Start of Block

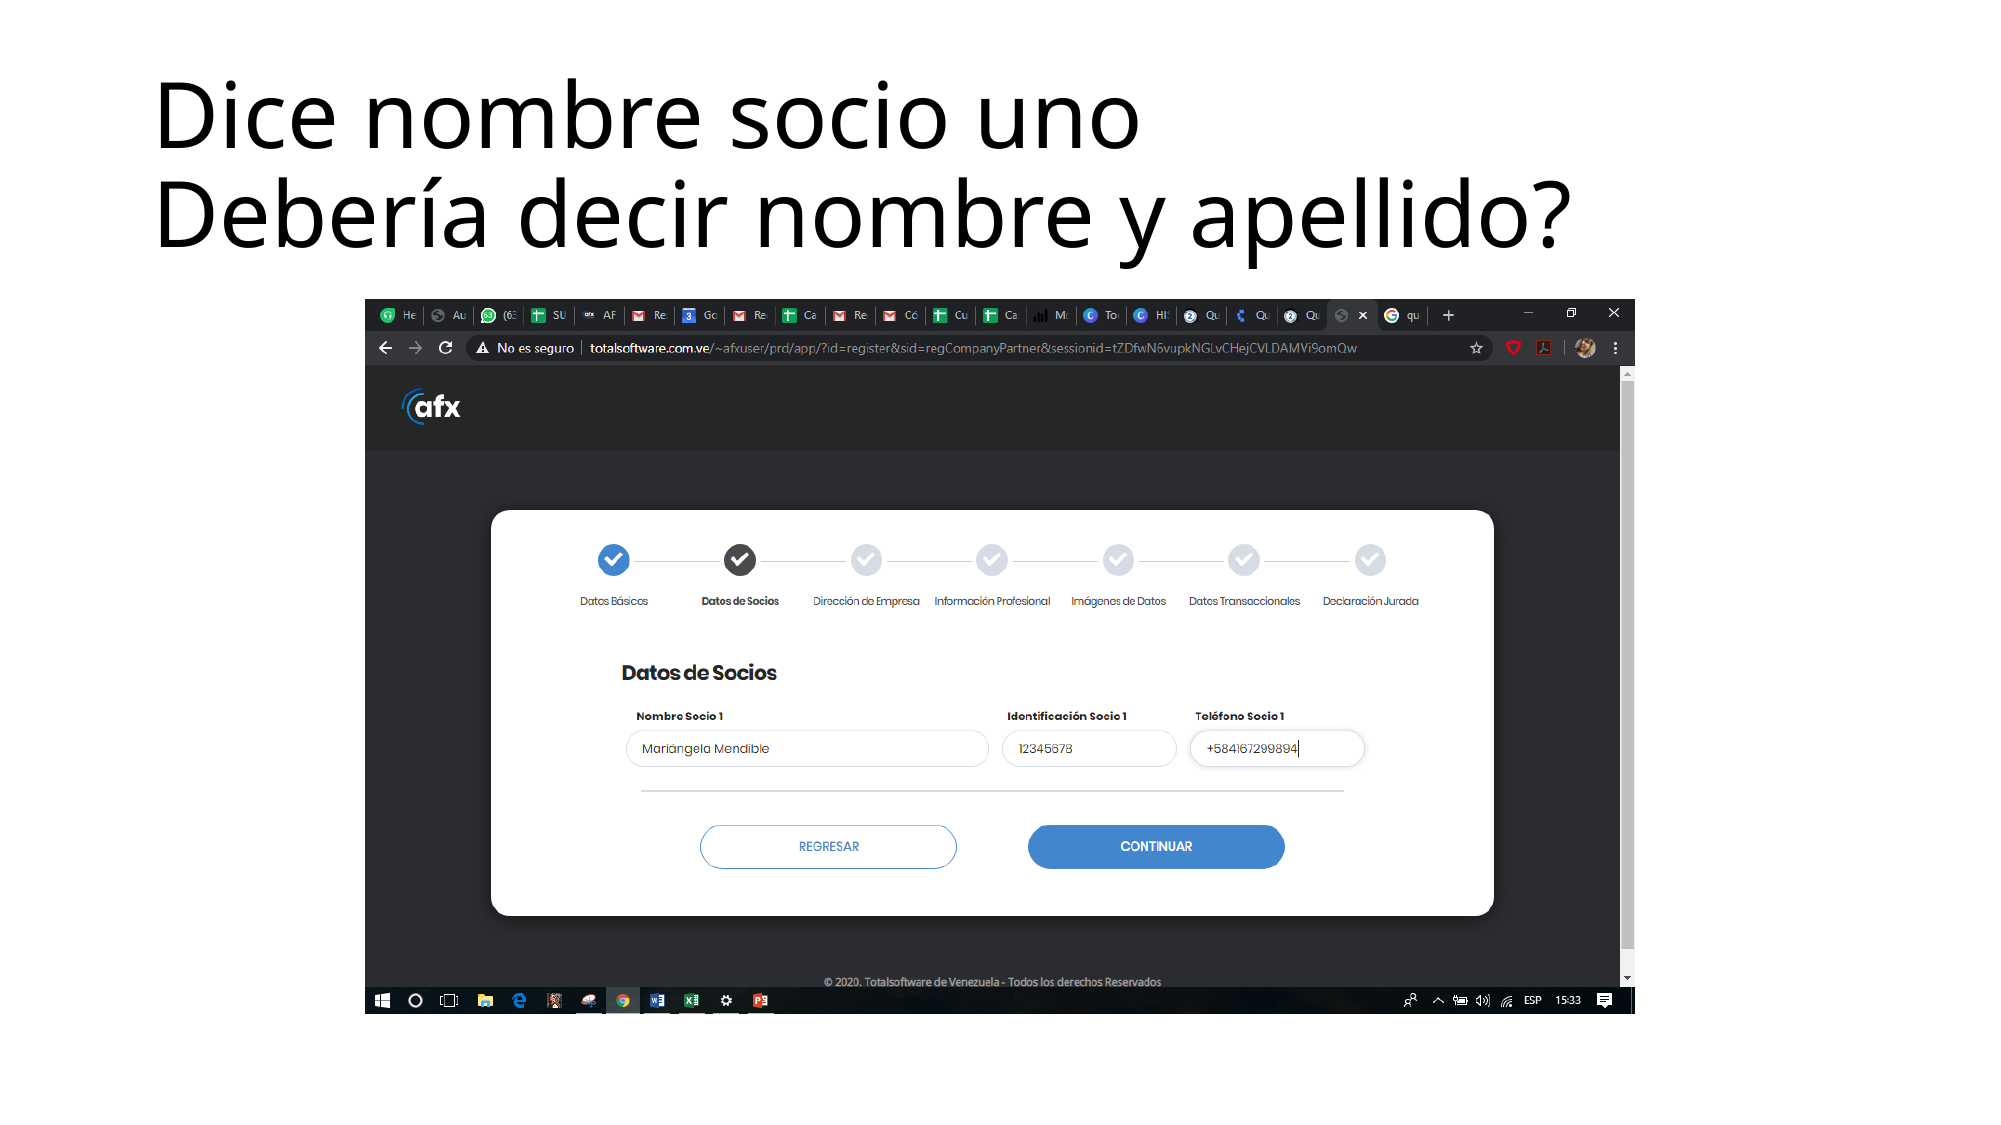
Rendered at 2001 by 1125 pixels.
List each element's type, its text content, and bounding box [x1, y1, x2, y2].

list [365, 299, 1635, 1014]
title Dice nombre socio uno Debería decir nombre y apellido? [137, 59, 1863, 278]
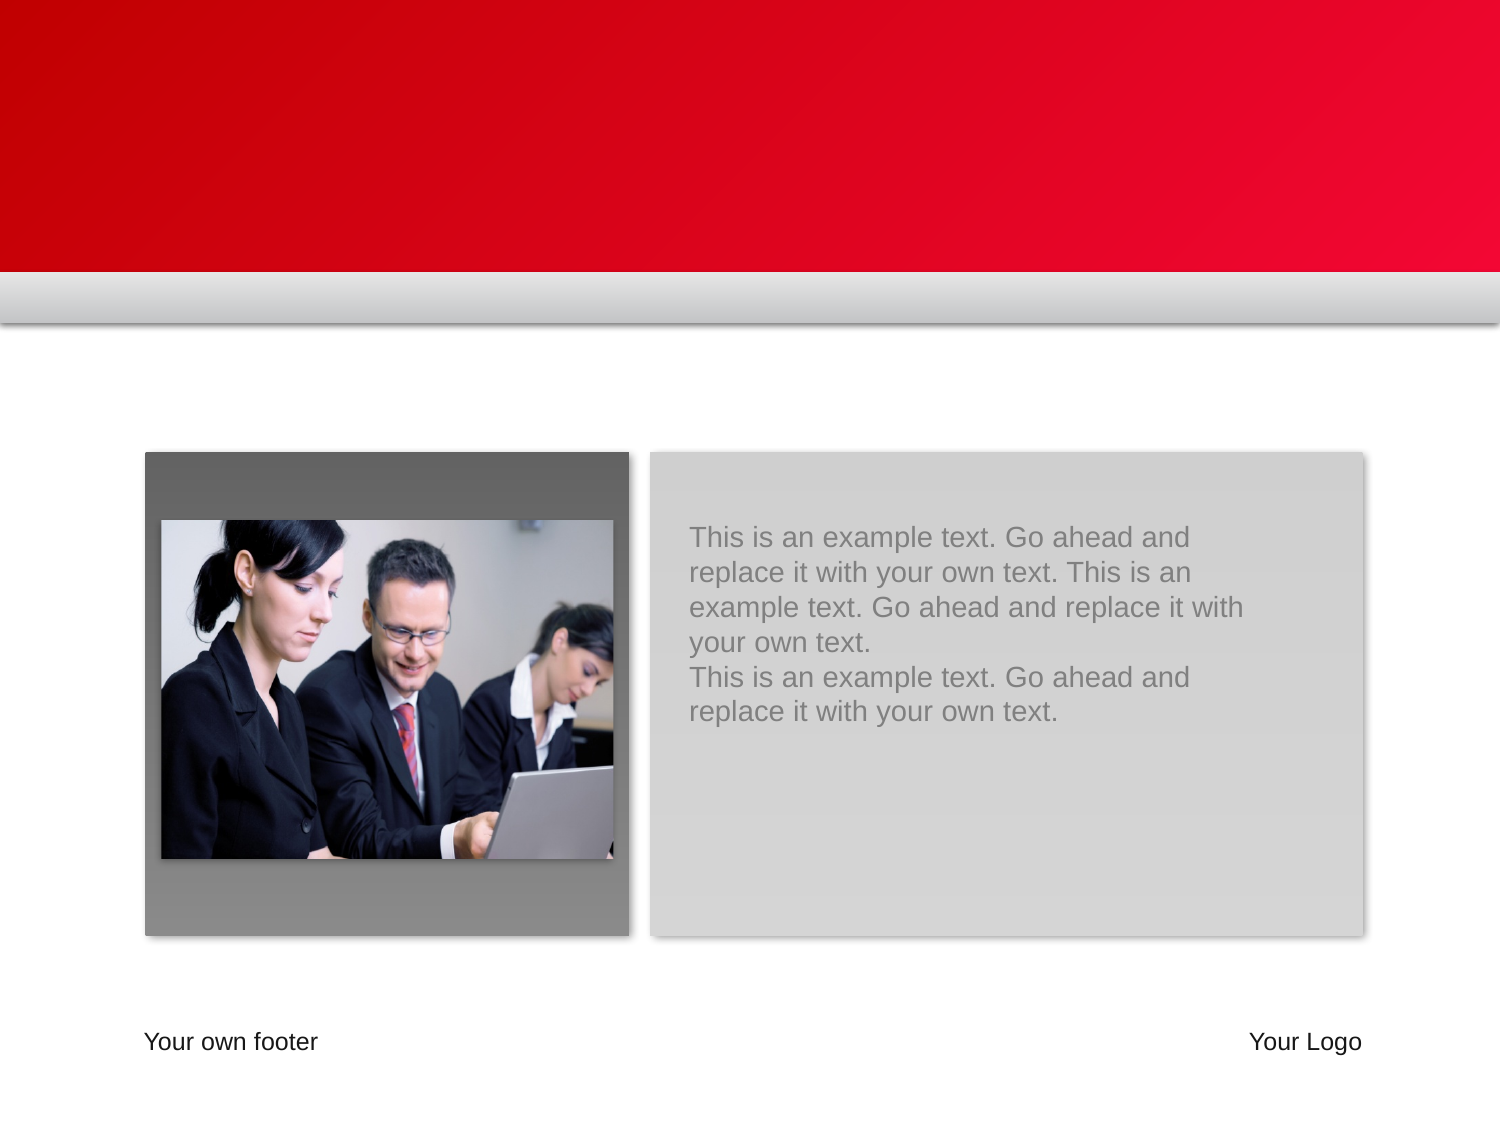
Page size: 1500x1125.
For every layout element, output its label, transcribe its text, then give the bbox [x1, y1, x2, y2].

text_box [650, 452, 1363, 936]
text_box This is an example text. Go ahead and replace it with your own text. This is an example text. Go ahead and replace it with your own text. This is an example text. Go ahead and replace it with your own text. [674, 510, 1305, 771]
text_box Your own footer [143, 1010, 396, 1070]
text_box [145, 451, 630, 936]
text_box Your Logo [1110, 1010, 1363, 1070]
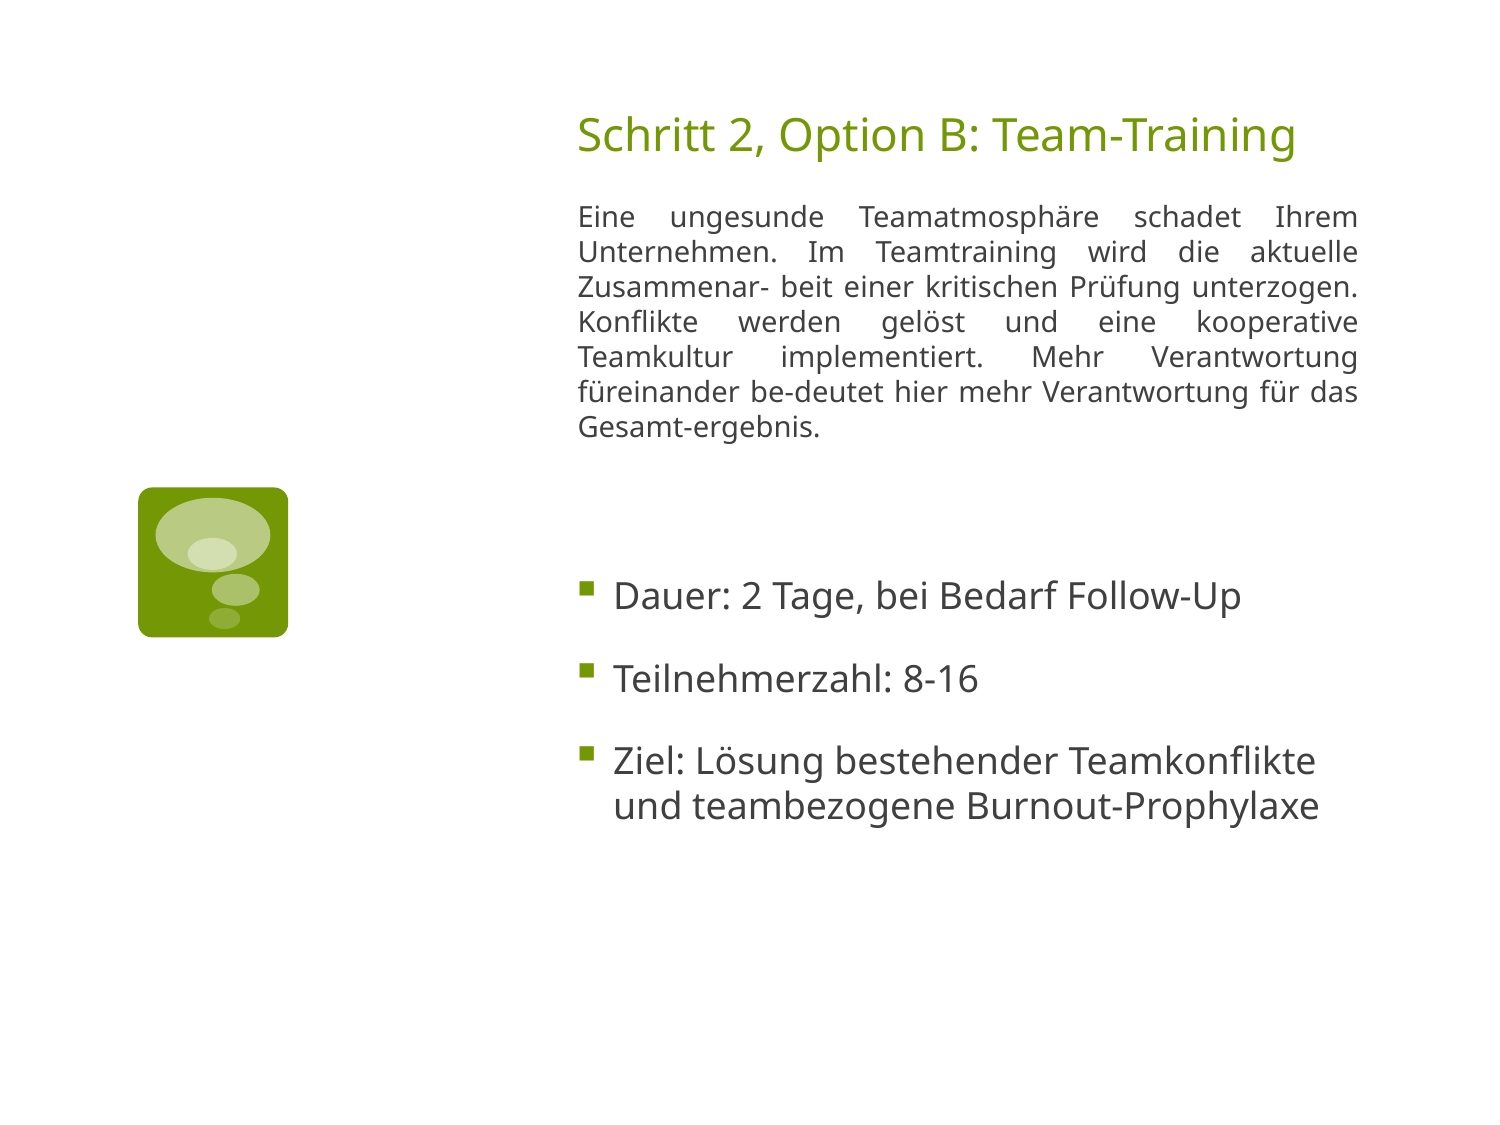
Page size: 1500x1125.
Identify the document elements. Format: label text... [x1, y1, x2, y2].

End of Block

All entries above are to be reproduced exactly, with no pictures.

Rendered at 2001 by 1125 pixels.
List each element's type, its text content, and bounding box [x1, y1, x2, y2].

list [365, 299, 1635, 1014]
title Dice nombre socio uno Debería decir nombre y apellido? [137, 59, 1863, 278]
Page size: 1500x1125.
For every layout element, output its label, transcribe its text, then give the bbox [x1, y1, x2, y2].

text_box [650, 452, 1363, 936]
text_box This is an example text. Go ahead and replace it with your own text. This is an example text. Go ahead and replace it with your own text. This is an example text. Go ahead and replace it with your own text. [674, 510, 1305, 771]
text_box Your own footer [143, 1010, 396, 1070]
text_box [145, 451, 630, 936]
text_box Your Logo [1110, 1010, 1363, 1070]
Page size: 1500x1125.
Identify the document elements. Format: label text... [x1, y1, x2, y2].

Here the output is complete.